Of course if they have even the slightest bit savvy of models (or analysts) their calculations will account for net rent. However, it's not that as much as it is the perpetually increasing chunk property taxes take out of rents. Using my property taxes as a historical proxy against the FMR in Minneapolis, property taxes were originally just 14% the rent I could get from the available unit. Now it's 42%.
(technical note - this is for a duplex, so the above chart could be halved if one were to consider renting out the additional unit for rent, doubling the rent instead of living in it)
Regardless of whether the unit is rented or not, the issue is the perpetually increasing property taxes relative to the rents.

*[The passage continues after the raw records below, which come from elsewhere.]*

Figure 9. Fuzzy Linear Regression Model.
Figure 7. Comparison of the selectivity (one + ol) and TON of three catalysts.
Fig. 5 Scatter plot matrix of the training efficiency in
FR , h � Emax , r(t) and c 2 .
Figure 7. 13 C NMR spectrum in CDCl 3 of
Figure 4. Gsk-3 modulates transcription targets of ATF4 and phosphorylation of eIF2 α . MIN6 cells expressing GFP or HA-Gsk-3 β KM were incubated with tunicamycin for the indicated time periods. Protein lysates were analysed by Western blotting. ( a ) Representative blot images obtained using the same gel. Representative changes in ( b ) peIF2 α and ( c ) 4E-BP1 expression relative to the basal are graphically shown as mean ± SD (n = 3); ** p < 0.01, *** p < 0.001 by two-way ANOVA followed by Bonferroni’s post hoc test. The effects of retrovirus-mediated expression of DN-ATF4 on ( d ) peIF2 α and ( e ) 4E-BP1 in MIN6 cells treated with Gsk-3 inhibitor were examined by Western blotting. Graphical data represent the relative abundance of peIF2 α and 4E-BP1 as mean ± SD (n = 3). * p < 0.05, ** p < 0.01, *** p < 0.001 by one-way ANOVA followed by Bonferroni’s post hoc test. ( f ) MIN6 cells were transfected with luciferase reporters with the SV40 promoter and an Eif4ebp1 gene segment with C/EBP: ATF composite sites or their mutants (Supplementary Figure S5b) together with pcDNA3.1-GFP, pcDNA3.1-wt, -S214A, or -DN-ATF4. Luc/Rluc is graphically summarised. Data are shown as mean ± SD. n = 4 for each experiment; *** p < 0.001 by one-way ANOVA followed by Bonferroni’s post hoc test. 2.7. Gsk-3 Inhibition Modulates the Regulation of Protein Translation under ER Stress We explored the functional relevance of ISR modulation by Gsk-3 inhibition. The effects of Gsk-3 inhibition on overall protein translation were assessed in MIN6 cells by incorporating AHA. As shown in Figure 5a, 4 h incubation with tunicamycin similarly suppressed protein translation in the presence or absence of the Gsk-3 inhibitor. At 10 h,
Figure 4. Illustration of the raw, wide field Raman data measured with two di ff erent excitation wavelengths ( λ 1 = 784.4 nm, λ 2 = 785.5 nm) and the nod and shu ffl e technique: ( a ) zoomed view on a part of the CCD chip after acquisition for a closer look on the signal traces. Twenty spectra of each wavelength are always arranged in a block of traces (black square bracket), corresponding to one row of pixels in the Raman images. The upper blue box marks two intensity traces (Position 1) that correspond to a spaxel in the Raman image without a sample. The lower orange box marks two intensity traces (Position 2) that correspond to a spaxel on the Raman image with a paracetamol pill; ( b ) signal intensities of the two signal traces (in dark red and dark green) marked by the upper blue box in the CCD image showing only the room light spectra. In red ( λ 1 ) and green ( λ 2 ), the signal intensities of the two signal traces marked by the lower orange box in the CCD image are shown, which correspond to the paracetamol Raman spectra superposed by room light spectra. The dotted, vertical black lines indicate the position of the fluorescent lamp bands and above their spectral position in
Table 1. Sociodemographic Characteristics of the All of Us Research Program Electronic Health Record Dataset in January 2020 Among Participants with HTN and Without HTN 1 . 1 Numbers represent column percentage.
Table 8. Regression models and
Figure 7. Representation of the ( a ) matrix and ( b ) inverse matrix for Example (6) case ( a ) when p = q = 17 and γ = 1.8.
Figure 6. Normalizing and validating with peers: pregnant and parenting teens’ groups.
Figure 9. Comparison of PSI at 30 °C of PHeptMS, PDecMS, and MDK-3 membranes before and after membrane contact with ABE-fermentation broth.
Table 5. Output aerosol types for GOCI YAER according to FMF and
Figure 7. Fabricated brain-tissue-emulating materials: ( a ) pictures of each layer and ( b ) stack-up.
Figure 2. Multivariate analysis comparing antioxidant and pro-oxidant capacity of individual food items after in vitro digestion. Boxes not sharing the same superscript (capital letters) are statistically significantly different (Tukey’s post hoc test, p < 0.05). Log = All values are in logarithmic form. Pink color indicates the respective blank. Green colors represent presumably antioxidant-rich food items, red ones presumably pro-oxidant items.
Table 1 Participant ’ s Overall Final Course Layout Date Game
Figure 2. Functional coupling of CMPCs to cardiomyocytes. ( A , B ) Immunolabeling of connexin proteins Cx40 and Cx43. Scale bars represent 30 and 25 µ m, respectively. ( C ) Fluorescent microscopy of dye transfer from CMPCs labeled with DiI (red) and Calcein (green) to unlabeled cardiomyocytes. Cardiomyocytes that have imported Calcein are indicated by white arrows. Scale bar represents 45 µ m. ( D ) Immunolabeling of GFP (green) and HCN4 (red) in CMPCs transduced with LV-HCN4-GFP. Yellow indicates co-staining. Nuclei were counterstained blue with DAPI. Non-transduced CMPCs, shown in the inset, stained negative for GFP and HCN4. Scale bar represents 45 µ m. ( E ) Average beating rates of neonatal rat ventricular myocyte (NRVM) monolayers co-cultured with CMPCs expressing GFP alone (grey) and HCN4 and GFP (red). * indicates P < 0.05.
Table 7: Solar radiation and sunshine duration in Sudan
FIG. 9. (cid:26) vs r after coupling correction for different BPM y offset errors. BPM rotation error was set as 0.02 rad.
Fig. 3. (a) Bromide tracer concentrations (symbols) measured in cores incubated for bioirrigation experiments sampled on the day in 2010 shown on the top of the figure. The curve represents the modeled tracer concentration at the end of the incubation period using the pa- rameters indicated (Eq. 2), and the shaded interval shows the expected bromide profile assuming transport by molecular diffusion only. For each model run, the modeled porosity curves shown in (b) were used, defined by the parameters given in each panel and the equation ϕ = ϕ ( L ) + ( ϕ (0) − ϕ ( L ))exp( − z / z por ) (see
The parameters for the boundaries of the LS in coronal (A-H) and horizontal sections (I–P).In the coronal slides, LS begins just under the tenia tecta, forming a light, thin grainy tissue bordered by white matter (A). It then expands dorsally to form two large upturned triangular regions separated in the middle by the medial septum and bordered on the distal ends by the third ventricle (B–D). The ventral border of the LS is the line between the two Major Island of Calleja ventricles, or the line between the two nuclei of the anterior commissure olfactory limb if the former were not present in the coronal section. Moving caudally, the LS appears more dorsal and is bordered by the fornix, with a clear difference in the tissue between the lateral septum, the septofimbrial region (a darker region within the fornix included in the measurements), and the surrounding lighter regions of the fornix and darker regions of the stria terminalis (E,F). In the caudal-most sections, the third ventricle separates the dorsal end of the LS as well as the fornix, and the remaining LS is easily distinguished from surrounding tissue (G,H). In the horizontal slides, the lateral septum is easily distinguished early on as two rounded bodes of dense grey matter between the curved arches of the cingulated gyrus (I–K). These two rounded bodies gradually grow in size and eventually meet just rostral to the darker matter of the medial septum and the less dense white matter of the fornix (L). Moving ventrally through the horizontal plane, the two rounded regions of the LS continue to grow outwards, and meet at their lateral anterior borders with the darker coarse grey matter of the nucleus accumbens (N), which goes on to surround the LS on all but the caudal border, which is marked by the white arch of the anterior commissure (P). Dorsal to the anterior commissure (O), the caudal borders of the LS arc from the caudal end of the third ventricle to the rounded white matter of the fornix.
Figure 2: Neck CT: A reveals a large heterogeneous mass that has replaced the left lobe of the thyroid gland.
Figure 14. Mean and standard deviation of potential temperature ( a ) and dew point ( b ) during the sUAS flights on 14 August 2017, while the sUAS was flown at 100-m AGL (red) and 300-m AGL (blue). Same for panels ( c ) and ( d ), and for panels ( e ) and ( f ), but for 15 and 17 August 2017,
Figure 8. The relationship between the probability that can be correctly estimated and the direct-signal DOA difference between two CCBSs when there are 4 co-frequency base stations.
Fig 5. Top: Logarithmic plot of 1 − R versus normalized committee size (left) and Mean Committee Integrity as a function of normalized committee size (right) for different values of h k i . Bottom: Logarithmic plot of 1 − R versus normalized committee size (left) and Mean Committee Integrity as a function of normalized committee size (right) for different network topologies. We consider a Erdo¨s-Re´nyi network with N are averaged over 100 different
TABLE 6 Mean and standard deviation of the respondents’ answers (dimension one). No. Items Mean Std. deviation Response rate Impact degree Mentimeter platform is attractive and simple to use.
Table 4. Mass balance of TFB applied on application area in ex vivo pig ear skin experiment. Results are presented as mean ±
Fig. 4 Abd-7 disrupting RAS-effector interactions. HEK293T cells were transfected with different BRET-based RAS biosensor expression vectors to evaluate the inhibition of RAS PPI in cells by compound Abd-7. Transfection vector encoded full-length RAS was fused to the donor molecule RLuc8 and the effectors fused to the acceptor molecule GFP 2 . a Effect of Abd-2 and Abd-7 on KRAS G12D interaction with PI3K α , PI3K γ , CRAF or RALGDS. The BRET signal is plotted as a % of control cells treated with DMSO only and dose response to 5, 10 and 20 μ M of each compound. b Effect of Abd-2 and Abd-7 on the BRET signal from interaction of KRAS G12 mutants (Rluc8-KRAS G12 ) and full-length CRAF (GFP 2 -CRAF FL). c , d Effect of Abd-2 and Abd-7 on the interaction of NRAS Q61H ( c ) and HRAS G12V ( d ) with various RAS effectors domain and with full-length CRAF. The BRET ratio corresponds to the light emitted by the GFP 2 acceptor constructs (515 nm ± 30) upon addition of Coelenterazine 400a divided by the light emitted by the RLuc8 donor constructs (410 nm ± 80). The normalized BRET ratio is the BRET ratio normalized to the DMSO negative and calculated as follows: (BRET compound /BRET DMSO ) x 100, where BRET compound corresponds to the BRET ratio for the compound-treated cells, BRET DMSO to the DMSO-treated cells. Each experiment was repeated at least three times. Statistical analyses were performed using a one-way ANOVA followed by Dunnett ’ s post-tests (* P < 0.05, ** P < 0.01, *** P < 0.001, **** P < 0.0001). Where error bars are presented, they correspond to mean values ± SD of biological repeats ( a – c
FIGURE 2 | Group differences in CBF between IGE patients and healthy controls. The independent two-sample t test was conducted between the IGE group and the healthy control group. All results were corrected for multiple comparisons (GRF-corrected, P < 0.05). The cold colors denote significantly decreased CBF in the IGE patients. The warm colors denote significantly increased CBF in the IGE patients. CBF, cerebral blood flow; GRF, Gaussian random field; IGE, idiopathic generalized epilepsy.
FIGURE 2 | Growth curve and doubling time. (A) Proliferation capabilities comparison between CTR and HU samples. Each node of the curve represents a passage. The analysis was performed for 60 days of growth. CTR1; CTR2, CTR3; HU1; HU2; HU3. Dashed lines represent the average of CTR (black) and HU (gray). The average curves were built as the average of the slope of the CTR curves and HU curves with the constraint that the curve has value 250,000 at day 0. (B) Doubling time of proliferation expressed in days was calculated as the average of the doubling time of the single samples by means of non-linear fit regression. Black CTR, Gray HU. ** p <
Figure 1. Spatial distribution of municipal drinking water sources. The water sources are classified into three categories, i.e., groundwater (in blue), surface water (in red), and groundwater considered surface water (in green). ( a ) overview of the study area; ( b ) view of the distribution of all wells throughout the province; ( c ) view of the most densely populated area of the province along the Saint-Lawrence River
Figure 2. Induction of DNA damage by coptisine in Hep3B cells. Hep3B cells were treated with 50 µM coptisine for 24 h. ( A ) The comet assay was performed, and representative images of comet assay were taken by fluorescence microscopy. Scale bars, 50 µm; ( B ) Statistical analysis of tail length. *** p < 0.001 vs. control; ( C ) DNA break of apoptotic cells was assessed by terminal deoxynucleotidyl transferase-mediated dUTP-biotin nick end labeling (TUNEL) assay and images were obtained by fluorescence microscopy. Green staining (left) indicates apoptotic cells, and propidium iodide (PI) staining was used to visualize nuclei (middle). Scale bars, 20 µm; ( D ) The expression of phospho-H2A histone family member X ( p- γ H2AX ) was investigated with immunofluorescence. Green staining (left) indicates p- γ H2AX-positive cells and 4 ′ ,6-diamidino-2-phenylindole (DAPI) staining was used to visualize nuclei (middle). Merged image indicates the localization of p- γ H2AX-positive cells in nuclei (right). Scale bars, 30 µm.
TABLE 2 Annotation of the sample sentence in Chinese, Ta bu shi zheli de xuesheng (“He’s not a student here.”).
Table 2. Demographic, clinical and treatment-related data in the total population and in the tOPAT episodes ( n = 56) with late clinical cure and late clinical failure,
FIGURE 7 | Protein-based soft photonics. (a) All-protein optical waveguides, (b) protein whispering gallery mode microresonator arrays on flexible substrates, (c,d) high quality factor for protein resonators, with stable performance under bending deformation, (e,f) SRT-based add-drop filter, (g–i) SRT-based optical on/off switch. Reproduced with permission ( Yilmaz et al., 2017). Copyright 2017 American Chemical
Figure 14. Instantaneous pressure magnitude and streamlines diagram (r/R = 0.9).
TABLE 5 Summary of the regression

As property taxes take more and more profit from the property, that property will continue to have less and less value. So the issue is not one of what property taxes are today. It's what they are going to be in the future. And given the ilk on the Minneapolis City council, you can expect all rents to be consumed by property taxes by ehhh, roughly 2030/2035ish or so.
Enjoy the decline!
Since commercial property is generally valued as a multiple of net operating income, property tax rates are taken into consideration when valuing it, and commercial leases always include rent escalators for property taxes. Of course, at some point the tenant will balk and the landlord's NOI gets hit, so in the long run unlimited tax increases steal value from commercial property owners.
ReplyDeletePhilly has a 3% real estate transfer tax and its own wage taxes, in addition to the state's, which very effectively keep businesses out of the city and residential property values low. Next-door Bucks county is very visibly more affluent.
The single-family landlords are getting hit hard because residential leases are gross leases and rental houses don't benefit from "homestead" property tax caps.
There is an interesting non-government parallel here: owners of mobile home parks steal value from their tenant's mobile homes every time they raise rents.